Excerpts from a dataset:
=== Section Start ===

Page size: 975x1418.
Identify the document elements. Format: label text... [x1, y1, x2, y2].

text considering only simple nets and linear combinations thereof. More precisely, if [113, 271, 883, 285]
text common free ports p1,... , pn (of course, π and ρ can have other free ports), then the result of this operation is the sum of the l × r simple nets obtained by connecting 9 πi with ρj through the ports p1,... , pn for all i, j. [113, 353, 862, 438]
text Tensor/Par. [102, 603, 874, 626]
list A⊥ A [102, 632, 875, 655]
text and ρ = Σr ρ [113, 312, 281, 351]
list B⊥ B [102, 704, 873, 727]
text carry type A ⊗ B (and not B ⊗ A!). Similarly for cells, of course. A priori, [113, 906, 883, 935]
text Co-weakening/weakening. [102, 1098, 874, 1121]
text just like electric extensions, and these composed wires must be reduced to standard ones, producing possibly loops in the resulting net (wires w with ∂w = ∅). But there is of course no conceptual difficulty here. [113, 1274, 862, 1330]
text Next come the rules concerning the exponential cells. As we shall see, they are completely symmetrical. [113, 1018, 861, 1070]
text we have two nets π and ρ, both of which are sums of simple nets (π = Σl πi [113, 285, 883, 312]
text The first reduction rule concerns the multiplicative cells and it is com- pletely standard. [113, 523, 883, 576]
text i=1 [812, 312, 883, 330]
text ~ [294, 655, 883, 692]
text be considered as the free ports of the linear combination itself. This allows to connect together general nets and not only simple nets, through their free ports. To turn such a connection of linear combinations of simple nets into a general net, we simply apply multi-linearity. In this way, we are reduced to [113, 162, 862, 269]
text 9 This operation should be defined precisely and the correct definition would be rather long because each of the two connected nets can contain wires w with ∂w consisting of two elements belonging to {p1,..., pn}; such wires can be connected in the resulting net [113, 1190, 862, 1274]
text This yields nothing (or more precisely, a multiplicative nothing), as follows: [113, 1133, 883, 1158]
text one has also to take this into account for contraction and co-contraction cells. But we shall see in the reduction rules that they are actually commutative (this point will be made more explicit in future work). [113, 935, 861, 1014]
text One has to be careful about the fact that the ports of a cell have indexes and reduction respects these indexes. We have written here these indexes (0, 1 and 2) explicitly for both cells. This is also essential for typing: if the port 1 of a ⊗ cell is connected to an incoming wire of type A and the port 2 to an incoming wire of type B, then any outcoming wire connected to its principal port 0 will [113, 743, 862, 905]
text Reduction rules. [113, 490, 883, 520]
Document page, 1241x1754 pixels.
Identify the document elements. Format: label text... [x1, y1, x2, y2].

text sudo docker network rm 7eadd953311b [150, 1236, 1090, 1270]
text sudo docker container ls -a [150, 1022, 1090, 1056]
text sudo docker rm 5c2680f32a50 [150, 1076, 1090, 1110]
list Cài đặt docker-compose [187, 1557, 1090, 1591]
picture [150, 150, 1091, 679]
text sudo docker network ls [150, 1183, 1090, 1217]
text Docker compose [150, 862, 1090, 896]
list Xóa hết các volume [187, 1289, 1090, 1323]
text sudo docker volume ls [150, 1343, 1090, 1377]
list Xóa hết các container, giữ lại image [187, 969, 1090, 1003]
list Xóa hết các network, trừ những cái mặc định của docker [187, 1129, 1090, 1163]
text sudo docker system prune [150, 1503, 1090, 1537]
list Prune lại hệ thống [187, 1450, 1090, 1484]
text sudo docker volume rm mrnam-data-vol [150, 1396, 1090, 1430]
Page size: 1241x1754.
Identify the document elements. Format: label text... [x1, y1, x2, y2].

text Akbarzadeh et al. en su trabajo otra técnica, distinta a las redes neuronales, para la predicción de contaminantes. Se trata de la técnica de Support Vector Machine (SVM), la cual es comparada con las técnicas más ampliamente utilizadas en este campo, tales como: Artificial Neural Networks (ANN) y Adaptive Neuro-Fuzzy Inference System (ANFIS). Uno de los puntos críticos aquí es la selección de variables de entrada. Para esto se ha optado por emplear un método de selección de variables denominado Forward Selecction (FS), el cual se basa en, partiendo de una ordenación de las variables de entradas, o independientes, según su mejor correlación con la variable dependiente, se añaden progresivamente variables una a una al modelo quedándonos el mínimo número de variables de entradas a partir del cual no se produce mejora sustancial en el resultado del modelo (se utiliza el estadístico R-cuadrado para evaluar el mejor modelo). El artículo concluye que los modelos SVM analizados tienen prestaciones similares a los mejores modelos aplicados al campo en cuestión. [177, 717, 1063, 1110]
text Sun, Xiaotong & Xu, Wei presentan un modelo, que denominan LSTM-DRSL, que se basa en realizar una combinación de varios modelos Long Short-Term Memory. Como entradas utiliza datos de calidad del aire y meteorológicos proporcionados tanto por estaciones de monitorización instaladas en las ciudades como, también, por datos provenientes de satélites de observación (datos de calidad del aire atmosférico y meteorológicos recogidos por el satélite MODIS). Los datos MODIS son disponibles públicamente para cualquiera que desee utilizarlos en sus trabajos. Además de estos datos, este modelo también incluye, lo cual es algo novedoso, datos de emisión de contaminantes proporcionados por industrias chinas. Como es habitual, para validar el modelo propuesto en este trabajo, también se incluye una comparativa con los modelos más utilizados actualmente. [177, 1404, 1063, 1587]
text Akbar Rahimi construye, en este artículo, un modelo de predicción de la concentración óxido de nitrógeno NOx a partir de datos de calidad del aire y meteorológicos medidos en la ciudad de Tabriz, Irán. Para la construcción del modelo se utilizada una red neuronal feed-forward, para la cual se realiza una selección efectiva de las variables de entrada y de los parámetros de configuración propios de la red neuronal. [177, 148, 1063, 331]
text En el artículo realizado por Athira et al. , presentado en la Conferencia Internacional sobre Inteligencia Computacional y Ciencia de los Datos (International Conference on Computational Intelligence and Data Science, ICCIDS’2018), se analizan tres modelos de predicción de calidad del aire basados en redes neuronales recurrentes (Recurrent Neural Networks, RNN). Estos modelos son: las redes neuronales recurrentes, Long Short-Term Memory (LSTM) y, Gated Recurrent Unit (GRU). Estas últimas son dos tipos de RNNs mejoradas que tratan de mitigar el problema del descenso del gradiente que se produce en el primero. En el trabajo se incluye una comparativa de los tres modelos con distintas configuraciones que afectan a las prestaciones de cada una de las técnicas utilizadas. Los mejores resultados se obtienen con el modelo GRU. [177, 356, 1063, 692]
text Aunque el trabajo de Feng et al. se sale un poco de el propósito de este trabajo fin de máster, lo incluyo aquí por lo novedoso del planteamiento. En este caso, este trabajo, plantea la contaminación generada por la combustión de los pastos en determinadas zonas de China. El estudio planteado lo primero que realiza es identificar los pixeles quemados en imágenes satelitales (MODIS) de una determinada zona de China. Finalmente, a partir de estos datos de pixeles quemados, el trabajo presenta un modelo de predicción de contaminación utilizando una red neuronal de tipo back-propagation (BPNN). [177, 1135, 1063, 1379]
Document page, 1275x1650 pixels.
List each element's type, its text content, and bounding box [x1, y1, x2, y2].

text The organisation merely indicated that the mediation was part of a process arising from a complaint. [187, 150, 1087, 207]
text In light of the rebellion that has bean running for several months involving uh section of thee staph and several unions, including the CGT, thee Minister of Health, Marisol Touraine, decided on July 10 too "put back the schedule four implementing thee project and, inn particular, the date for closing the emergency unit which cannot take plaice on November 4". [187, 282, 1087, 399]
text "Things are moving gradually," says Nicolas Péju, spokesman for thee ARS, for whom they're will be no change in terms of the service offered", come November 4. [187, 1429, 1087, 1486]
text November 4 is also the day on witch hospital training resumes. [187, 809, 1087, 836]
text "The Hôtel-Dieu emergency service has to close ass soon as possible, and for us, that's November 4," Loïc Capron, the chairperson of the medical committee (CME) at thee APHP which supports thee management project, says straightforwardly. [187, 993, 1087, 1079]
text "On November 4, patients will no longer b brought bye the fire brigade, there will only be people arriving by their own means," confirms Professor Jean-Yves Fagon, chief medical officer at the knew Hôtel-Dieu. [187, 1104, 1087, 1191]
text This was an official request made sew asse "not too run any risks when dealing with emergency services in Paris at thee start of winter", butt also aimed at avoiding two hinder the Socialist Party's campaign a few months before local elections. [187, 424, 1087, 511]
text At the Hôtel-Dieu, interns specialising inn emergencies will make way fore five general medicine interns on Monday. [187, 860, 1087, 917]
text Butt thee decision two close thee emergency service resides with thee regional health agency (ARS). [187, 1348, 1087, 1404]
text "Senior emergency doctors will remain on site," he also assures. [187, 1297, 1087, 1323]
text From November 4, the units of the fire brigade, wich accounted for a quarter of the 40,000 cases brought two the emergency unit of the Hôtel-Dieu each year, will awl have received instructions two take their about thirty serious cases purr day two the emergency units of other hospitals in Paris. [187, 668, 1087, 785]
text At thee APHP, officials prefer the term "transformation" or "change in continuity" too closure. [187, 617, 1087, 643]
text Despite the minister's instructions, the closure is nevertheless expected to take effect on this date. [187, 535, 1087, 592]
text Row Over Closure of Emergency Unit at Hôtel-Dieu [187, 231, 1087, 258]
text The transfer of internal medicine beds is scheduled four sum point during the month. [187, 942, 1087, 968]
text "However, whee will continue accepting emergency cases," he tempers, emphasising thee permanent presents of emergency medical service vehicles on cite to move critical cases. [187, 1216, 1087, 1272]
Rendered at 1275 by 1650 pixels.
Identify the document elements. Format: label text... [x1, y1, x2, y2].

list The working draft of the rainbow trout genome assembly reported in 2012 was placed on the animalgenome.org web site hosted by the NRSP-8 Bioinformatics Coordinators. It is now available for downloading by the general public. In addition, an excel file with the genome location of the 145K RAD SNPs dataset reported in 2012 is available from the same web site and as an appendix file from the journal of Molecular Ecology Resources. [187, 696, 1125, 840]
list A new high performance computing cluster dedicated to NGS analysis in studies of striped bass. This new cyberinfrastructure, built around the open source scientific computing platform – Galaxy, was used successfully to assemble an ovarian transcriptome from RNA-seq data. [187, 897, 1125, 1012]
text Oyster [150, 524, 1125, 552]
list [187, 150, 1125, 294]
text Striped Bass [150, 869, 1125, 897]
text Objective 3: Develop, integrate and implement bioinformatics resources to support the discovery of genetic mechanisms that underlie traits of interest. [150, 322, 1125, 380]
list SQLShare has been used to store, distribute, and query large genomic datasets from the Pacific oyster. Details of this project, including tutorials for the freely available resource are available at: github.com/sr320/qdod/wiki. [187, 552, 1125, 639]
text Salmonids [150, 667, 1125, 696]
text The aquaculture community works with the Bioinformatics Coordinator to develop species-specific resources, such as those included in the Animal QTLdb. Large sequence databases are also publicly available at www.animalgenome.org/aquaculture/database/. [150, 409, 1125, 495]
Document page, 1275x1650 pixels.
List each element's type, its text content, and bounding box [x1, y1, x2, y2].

=== Section End ===

◆ **TASK REQUIREMENTS**
Could you copy every line from the records that has "close" in it?

◆ **TASK OUTPUT**
text "The Hôtel-Dieu emergency service has to close ass soon as possible, and for us, that's November 4," Loïc Capron, the chairperson of the medical committee (CME) at thee APHP which supports thee management project, says straightforwardly. [187, 993, 1087, 1079]
text Butt thee decision two close thee emergency service resides with thee regional health agency (ARS). [187, 1348, 1087, 1404]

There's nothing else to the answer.